The 1/2 second delay isn't bad when you start thinking about everything going on between those two phones.
If they have the same service, the phone itself encodes your voice, sends it to the tower who sends it to a processing hub that sends the data to a distribution hub who sends it to the receiving tower processing hub and out to the tower(if they are on the same tower this still happens and most of the time has to be sent to another distribution hub) and then sends it to the phone where the audio is decoded.
If they are on a different carrier then the signal goes even further. With everything that happens behind the scenes, it's pretty incredible how fast you are able to hear the other person talk! And on top of all of that a single tower can be taking care of 20+ calls easily and the distribution centers handle thousands of calls at one time.

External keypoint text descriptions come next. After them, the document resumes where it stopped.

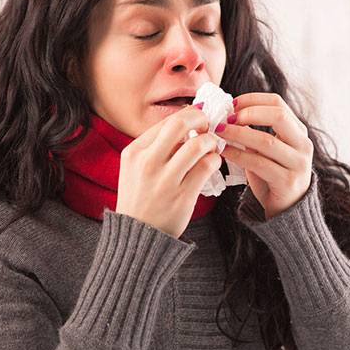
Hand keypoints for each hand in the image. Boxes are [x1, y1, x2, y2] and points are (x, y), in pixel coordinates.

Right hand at [115, 105, 221, 237]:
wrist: (137, 235)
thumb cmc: (141, 198)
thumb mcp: (135, 168)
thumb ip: (156, 146)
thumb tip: (188, 123)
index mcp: (134, 152)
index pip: (167, 121)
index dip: (189, 114)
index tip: (199, 117)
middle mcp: (147, 163)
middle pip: (180, 123)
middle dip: (201, 118)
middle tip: (209, 125)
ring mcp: (165, 180)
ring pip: (198, 144)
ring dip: (211, 142)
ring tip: (212, 147)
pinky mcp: (182, 197)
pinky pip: (207, 167)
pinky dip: (215, 160)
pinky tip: (212, 164)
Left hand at [216, 93, 312, 219]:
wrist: (287, 209)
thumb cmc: (272, 175)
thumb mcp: (266, 149)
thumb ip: (254, 132)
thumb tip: (225, 113)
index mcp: (298, 130)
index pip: (277, 103)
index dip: (252, 99)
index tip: (230, 105)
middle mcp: (302, 144)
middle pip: (278, 116)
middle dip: (249, 113)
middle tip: (226, 117)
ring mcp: (298, 163)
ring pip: (266, 141)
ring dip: (238, 134)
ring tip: (219, 132)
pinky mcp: (288, 181)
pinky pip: (259, 163)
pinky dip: (238, 155)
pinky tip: (224, 152)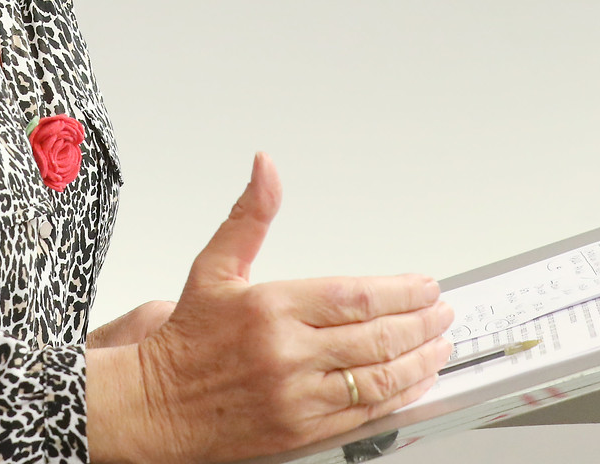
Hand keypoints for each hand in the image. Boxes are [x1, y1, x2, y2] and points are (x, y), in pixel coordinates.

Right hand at [88, 154, 452, 463]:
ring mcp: (297, 396)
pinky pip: (363, 414)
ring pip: (378, 378)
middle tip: (442, 311)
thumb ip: (250, 216)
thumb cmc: (187, 339)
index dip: (401, 291)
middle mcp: (288, 353)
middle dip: (420, 323)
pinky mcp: (301, 429)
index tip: (424, 286)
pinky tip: (412, 382)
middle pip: (376, 336)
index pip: (355, 296)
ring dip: (419, 361)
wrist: (157, 404)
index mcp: (271, 308)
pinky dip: (396, 397)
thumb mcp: (214, 266)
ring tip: (439, 344)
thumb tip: (265, 169)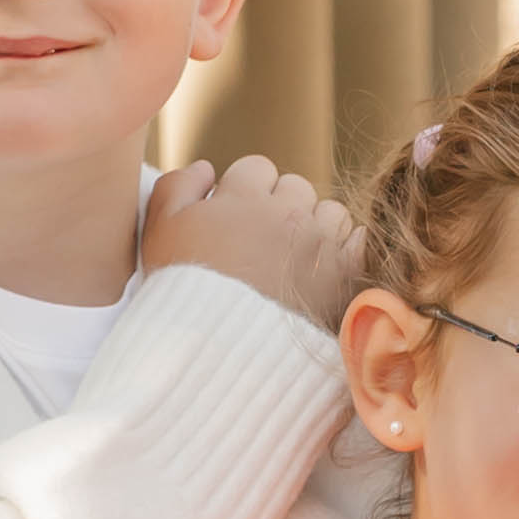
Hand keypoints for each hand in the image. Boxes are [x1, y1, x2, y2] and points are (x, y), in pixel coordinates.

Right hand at [145, 151, 364, 330]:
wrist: (222, 350)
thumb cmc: (184, 293)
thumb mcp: (159, 235)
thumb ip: (175, 188)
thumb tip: (206, 169)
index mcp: (243, 197)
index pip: (257, 168)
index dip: (246, 192)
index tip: (239, 220)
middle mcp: (286, 212)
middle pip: (296, 187)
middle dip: (282, 207)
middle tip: (265, 243)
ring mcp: (319, 241)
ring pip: (330, 211)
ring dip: (316, 227)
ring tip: (294, 260)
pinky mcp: (345, 273)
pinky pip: (358, 240)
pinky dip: (345, 250)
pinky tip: (324, 270)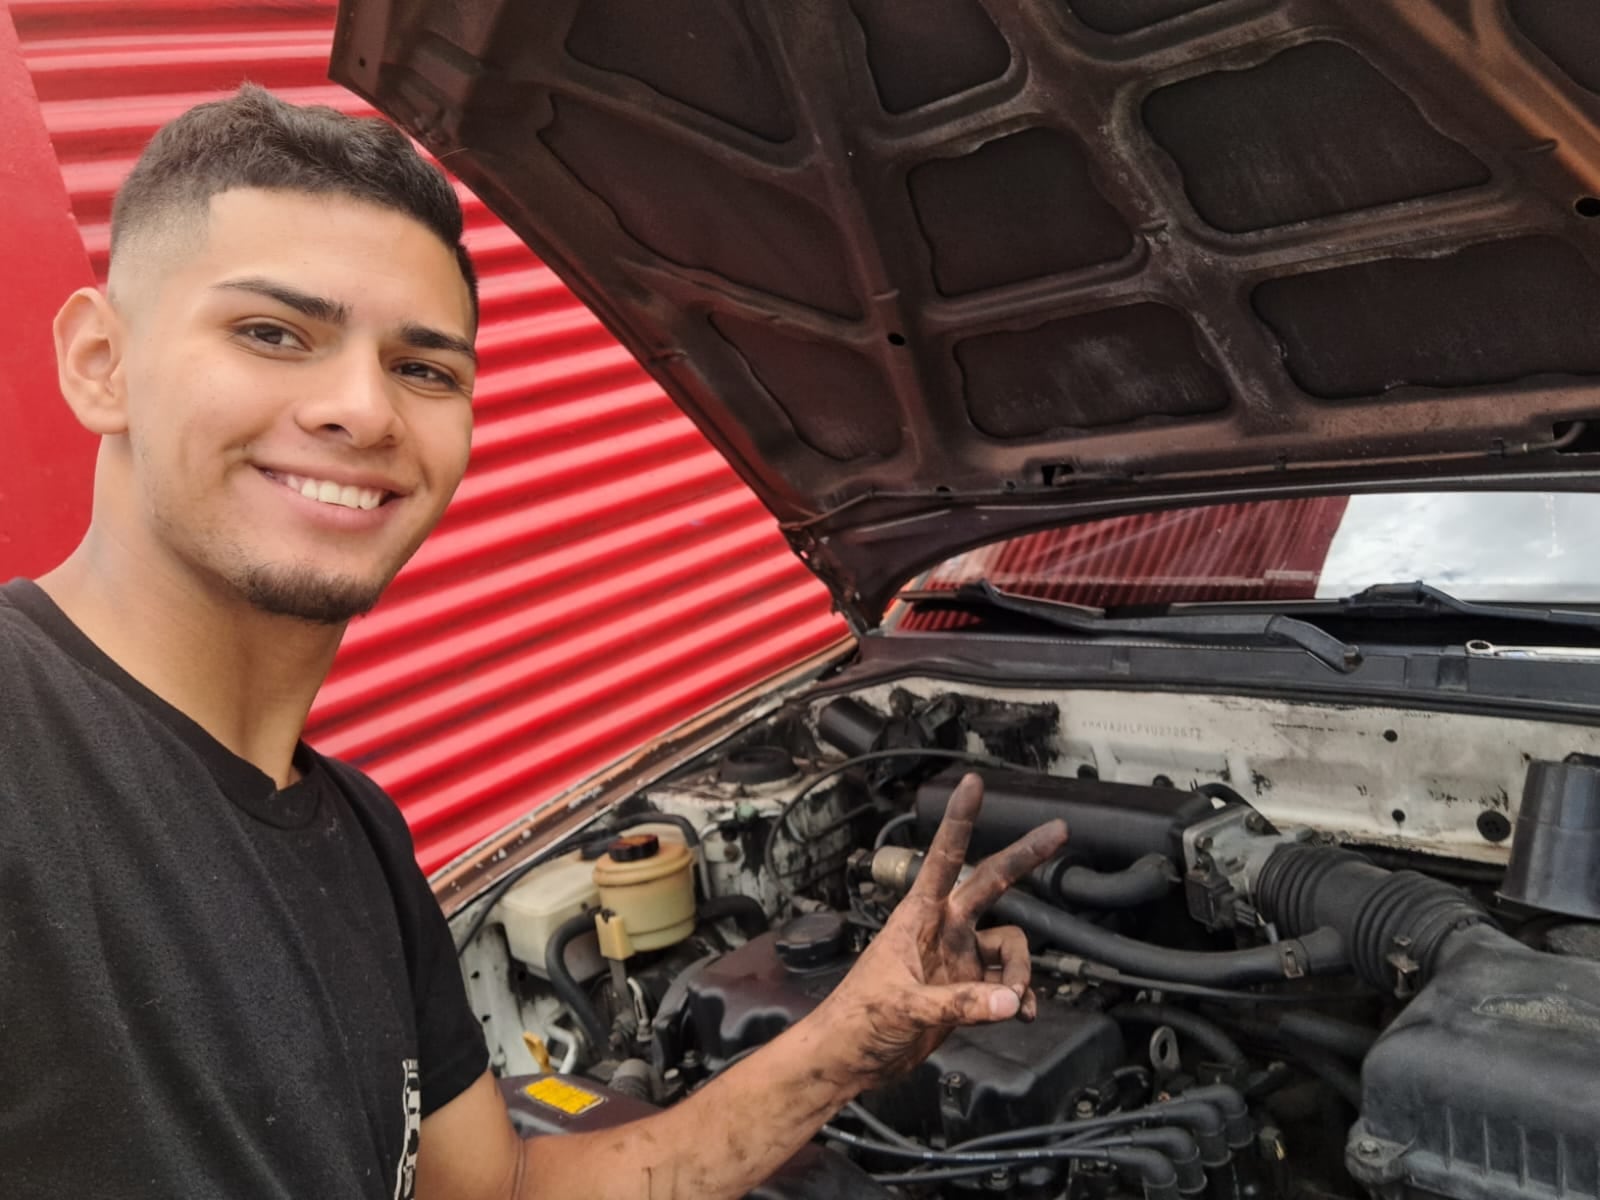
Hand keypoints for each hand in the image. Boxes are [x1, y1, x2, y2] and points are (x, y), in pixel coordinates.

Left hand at [811, 772, 1068, 1089]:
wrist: (849, 1060)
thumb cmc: (856, 1020)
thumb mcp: (904, 1008)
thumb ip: (959, 1004)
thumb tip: (1009, 1000)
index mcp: (917, 917)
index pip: (942, 857)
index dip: (959, 820)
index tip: (972, 783)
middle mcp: (942, 930)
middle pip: (990, 884)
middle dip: (1023, 858)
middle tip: (1058, 832)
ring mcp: (956, 960)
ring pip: (1009, 947)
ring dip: (1019, 972)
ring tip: (1011, 1001)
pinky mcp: (966, 992)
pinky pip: (1006, 985)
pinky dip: (1017, 998)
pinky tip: (1019, 1013)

What you didn't include is that a digital signal is not transmitted when the sound is produced like on an analog phone- the phone has to listen to your voice, then digitize that packet of noise. So after you speak, before anything happens in your diagram, you've already lost 0.1 seconds or more within the phone that was never lost with analog. And the same is true when you are receiving, so what you hear is delayed by 0.1 seconds (or so) after the phone has released that chunk of data.
Now if you compound that by talking to another digital phone with the same packing & unpacking delays, you can shove your digital off a cliff...
You can't even call landline phones analog anymore. Unless you're calling someone across the street, its probably digitized. Especially if you dial long distance. All long distance calls are digitized fro transmission via fiber optic or satellite.